The Lotus Caves
- First edition
- Author: John Christopher
- Genre: science fiction, young adult literature
- Publisher: Hamish Hamilton
- Publication date: 1969
- Pages: 156

= The Lotus Caves =

1969 novel by John Christopher

The Lotus Caves is a juvenile science fiction novel by John Christopher, first published in 1969.

It is clearly inspired by the Lotus-eaters of Greek Mythology.

==Plot synopsis==
Two teenage boys, Marty and Steve, live in a colony on the Moon, "The Bubble", in the year 2068. Exploring outside the dome of "The Bubble" is strictly controlled. Although they live comfortably, reliance on expensive transport from Earth makes most resources expensive, and careful avoidance of waste is a priority for the colony.

The boys grow bored and decide to borrow a lunar vehicle. They discover someone has forgotten to remove their key, which makes it possible for them to explore beyond proscribed boundaries without restriction. They go on a journey to an old and abandoned base, where they find the diary of Andrew Thurgood, a missing early lunar settler. The diary contains coordinates to a place Thurgood claimed he saw something that looked like a huge flower, and the boys decide to go there and do some investigating themselves.

They crash through the Moon's surface into a series of caverns containing fluorescent plants, many of them able to move, which is a part of and controlled by a single intelligent alien life form. They also meet Thurgood, who has become enthralled by the alien and does not seem to have aged during the seventy years since his disappearance. The boys are torn between staying in the caves, within which the alien provides an idyllic life fulfilling all their needs, and escaping. The longer they stay, the more their minds are affected, a fact they notice and suspect is related to the food the alien provides. They eventually escape, but the man decides to stay, having lost any desires beyond worshipping the alien.

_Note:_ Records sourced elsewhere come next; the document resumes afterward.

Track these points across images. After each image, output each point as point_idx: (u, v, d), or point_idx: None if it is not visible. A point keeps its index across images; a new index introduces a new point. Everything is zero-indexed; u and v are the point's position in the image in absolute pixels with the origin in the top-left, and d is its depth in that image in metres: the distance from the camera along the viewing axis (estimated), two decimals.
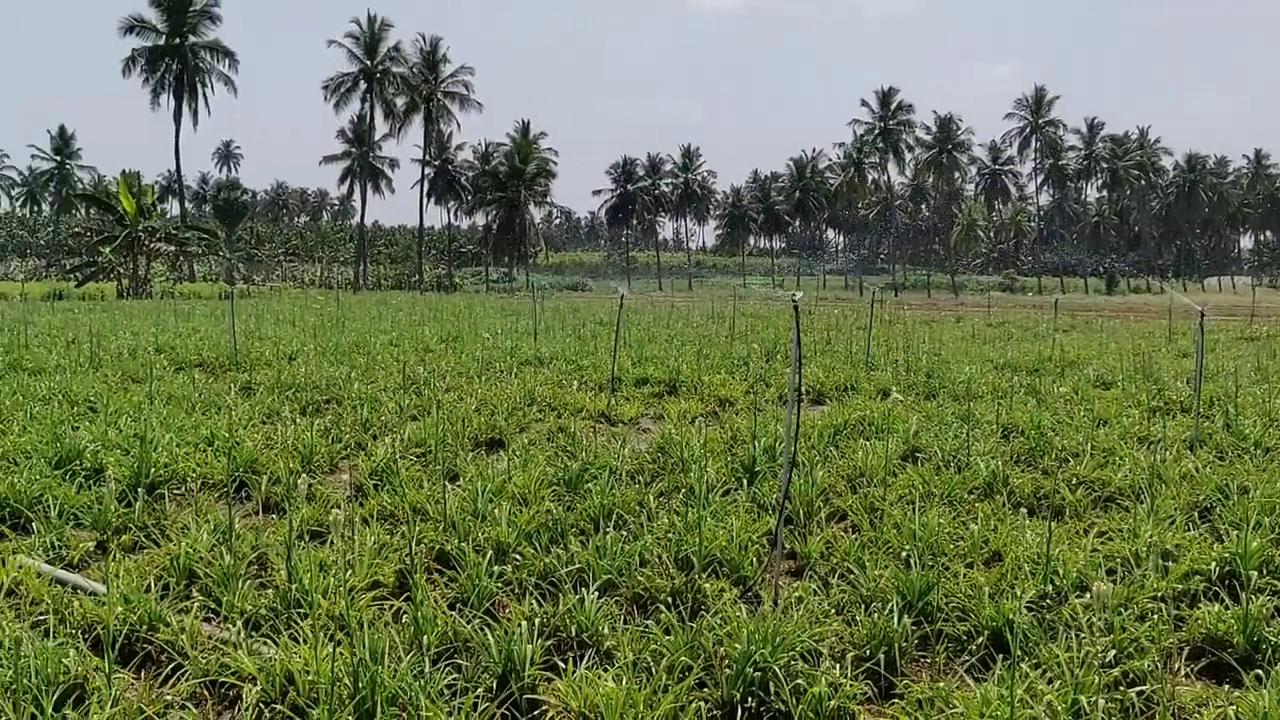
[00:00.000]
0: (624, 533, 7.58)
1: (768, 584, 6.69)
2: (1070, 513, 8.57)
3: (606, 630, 5.78)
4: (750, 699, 5.09)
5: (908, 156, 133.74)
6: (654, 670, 5.23)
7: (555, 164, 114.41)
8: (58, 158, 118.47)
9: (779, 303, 65.62)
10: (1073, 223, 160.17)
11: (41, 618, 5.87)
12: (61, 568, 6.98)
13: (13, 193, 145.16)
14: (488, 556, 6.77)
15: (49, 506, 8.12)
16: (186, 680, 5.18)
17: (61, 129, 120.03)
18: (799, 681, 5.14)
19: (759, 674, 5.18)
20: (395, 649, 5.25)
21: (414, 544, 6.75)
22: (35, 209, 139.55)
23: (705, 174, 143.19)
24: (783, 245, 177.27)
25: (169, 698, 4.96)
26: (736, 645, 5.35)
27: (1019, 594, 6.28)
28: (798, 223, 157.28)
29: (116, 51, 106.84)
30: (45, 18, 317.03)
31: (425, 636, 5.34)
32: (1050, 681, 5.15)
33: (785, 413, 13.21)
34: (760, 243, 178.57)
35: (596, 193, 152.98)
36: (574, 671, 5.23)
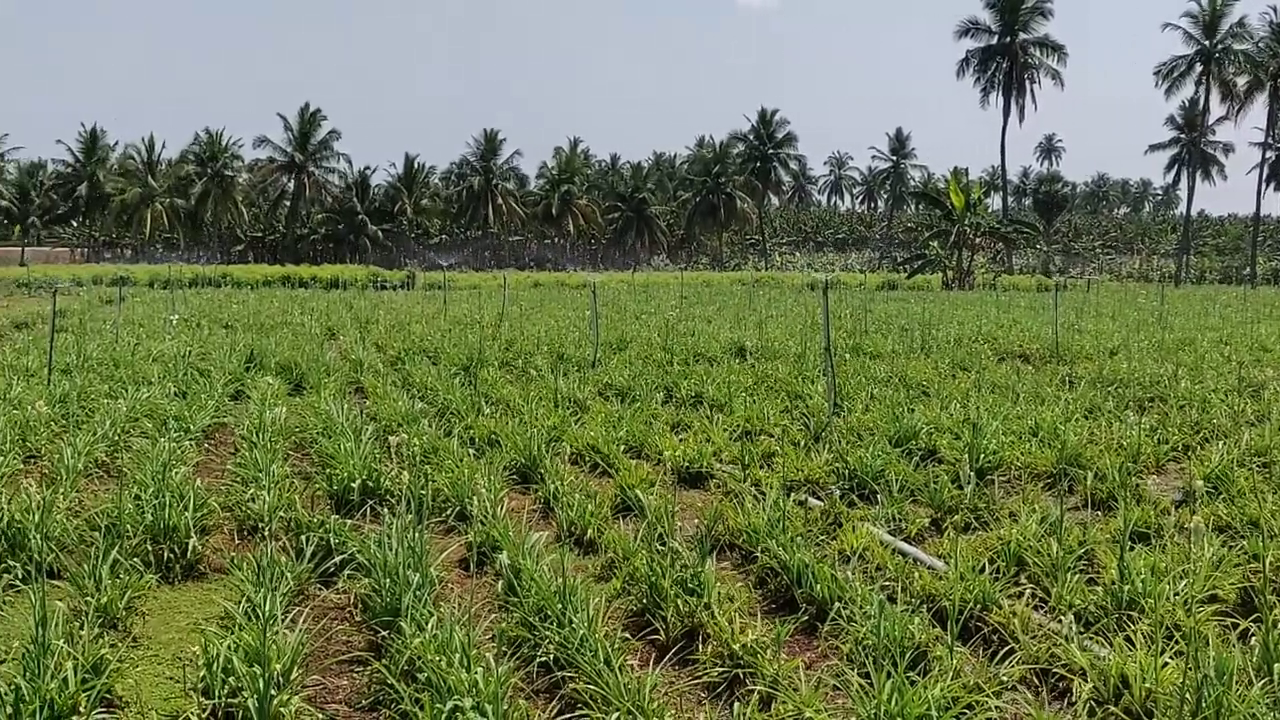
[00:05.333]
0: None
1: None
2: None
3: None
4: None
5: None
6: None
7: None
8: (894, 158, 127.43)
9: None
10: None
11: (886, 584, 6.40)
12: (901, 539, 7.56)
13: (854, 191, 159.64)
14: None
15: (890, 481, 8.81)
16: (1017, 664, 5.32)
17: (898, 131, 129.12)
18: None
19: None
20: (1244, 671, 4.89)
21: (1265, 562, 6.20)
22: (871, 205, 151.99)
23: None
24: None
25: (1003, 678, 5.13)
26: None
27: None
28: None
29: (950, 55, 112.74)
30: (886, 28, 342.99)
31: (1277, 664, 4.90)
32: None
33: None
34: None
35: None
36: None
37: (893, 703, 4.61)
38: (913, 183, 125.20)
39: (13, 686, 4.74)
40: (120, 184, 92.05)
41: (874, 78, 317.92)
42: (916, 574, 6.52)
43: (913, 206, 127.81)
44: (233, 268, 66.42)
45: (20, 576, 6.64)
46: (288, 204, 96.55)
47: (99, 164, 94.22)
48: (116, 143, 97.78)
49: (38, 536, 6.93)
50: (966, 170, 76.78)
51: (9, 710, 4.63)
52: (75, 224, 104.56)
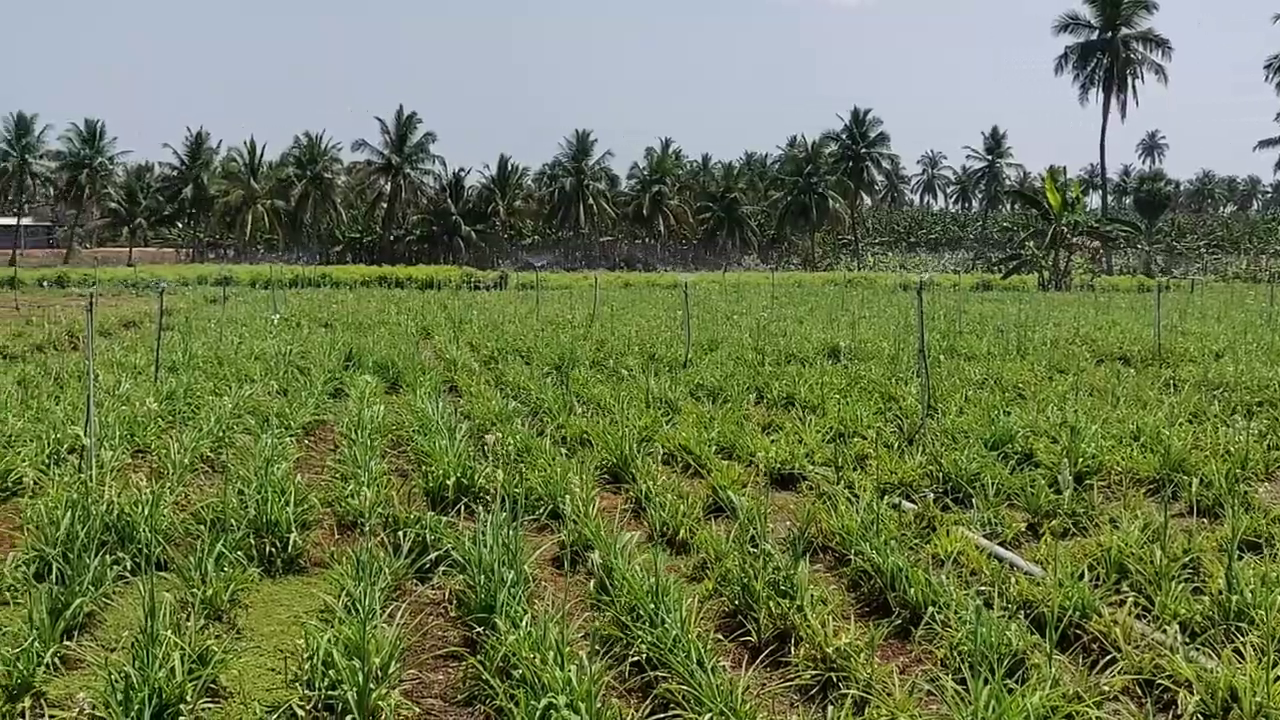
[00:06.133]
0: None
1: None
2: None
3: None
4: None
5: None
6: None
7: None
8: (989, 156, 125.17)
9: None
10: None
11: (982, 589, 6.30)
12: (997, 544, 7.44)
13: (947, 190, 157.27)
14: None
15: (986, 485, 8.67)
16: (1119, 674, 5.20)
17: (994, 130, 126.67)
18: None
19: None
20: None
21: None
22: (965, 205, 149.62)
23: None
24: None
25: (1104, 688, 5.02)
26: None
27: None
28: None
29: (1049, 50, 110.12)
30: (982, 23, 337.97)
31: None
32: None
33: None
34: None
35: None
36: None
37: (990, 710, 4.54)
38: (1008, 182, 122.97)
39: (123, 674, 4.90)
40: (223, 186, 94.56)
41: (969, 75, 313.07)
42: (1013, 579, 6.41)
43: (1008, 206, 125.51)
44: (331, 268, 67.78)
45: (129, 568, 6.86)
46: (384, 205, 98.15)
47: (203, 166, 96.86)
48: (219, 143, 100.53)
49: (146, 529, 7.16)
50: (1064, 169, 75.07)
51: (120, 697, 4.79)
52: (180, 225, 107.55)
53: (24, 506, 7.87)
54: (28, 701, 5.05)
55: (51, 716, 4.97)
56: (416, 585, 6.92)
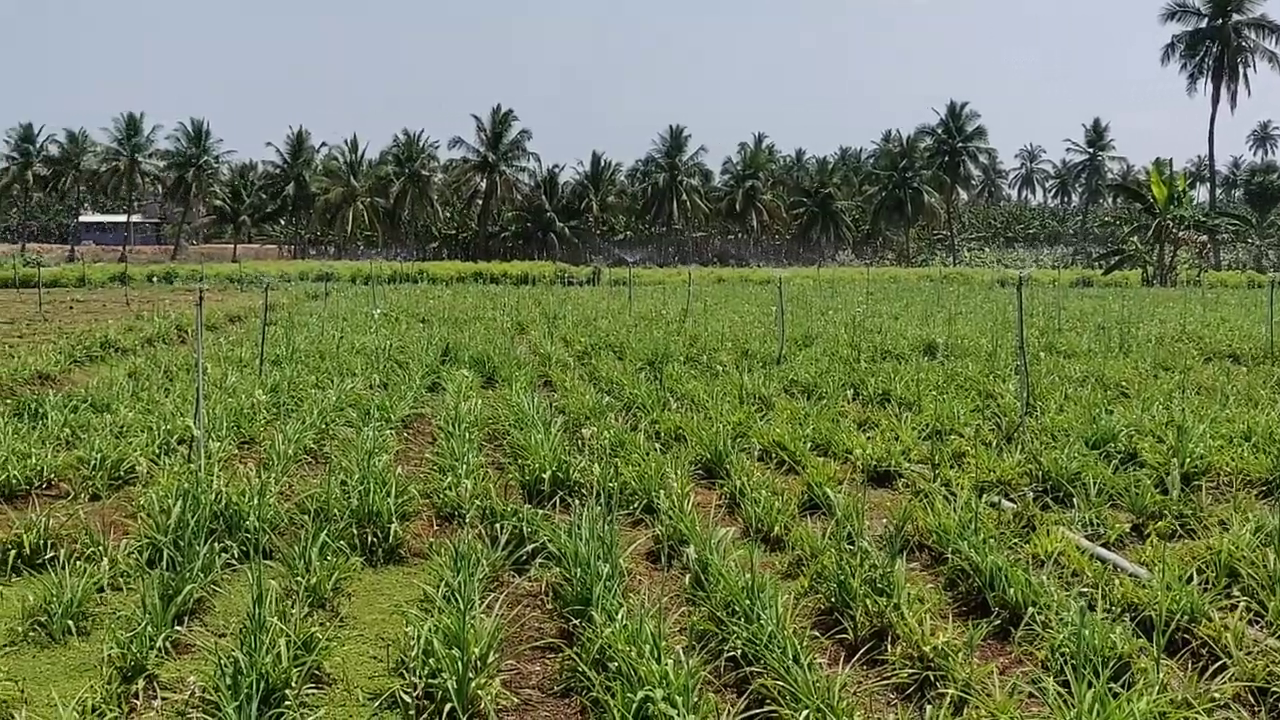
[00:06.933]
0: None
1: None
2: None
3: None
4: None
5: None
6: None
7: None
8: (1090, 149, 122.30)
9: None
10: None
11: (1084, 590, 6.17)
12: (1099, 545, 7.28)
13: (1046, 184, 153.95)
14: None
15: (1087, 484, 8.49)
16: (1231, 680, 5.05)
17: (1095, 122, 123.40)
18: None
19: None
20: None
21: None
22: (1065, 200, 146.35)
23: None
24: None
25: (1214, 695, 4.88)
26: None
27: None
28: None
29: (1155, 40, 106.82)
30: (1085, 12, 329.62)
31: None
32: None
33: None
34: None
35: None
36: None
37: (1094, 715, 4.44)
38: (1110, 175, 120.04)
39: (231, 659, 5.04)
40: (324, 184, 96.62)
41: (1071, 67, 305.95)
42: (1116, 581, 6.27)
43: (1109, 200, 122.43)
44: (428, 264, 68.87)
45: (237, 556, 7.05)
46: (480, 202, 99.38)
47: (304, 165, 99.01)
48: (322, 144, 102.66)
49: (254, 518, 7.34)
50: (1170, 161, 72.62)
51: (228, 681, 4.93)
52: (282, 222, 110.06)
53: (136, 495, 8.15)
54: (141, 683, 5.22)
55: (163, 698, 5.13)
56: (513, 577, 7.00)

On the way back to the base, the boys discuss what would happen to the caves if they became common knowledge. They agree to keep them a secret, believing that the alien and Thurgood deserve to be left in peace.

==Theme==
The novel's main theme is that of the development of a young person's will and independence, and the conflict between benevolent authority and individual conscience. This theme occurs in several other novels by Christopher, such as the "Tripods" sequence, although the authority is far from benevolent. However in The Lotus Caves an important aspect of this theme is the invitation to devote a human life to the worship of a non-human force, comparable to religious devotion to god. The human devotee is promised a kind of immortality, but it is also a form of enslavement.

== Adaptations ==

=== Film ===
A film adaptation of the book was in development in 2007, from Walden Media, to be written by Brian Klugman and Lee Sternthal and directed by Rpin Suwannath.

=== Television ===
In 2010, the US television network Syfy ordered a pilot episode based on the story. They finally commissioned a series in 2012. The series was called High Moon. Principal photography for the pilot began on August 26, 2013, in Vancouver. The episode was directed by Adam Kane and was written by Jim Gray from an adaptation by Bryan Fuller and Gray.

Syfy ultimately passed on the series, but the pilot was released as a TV movie and aired on September 15, 2014.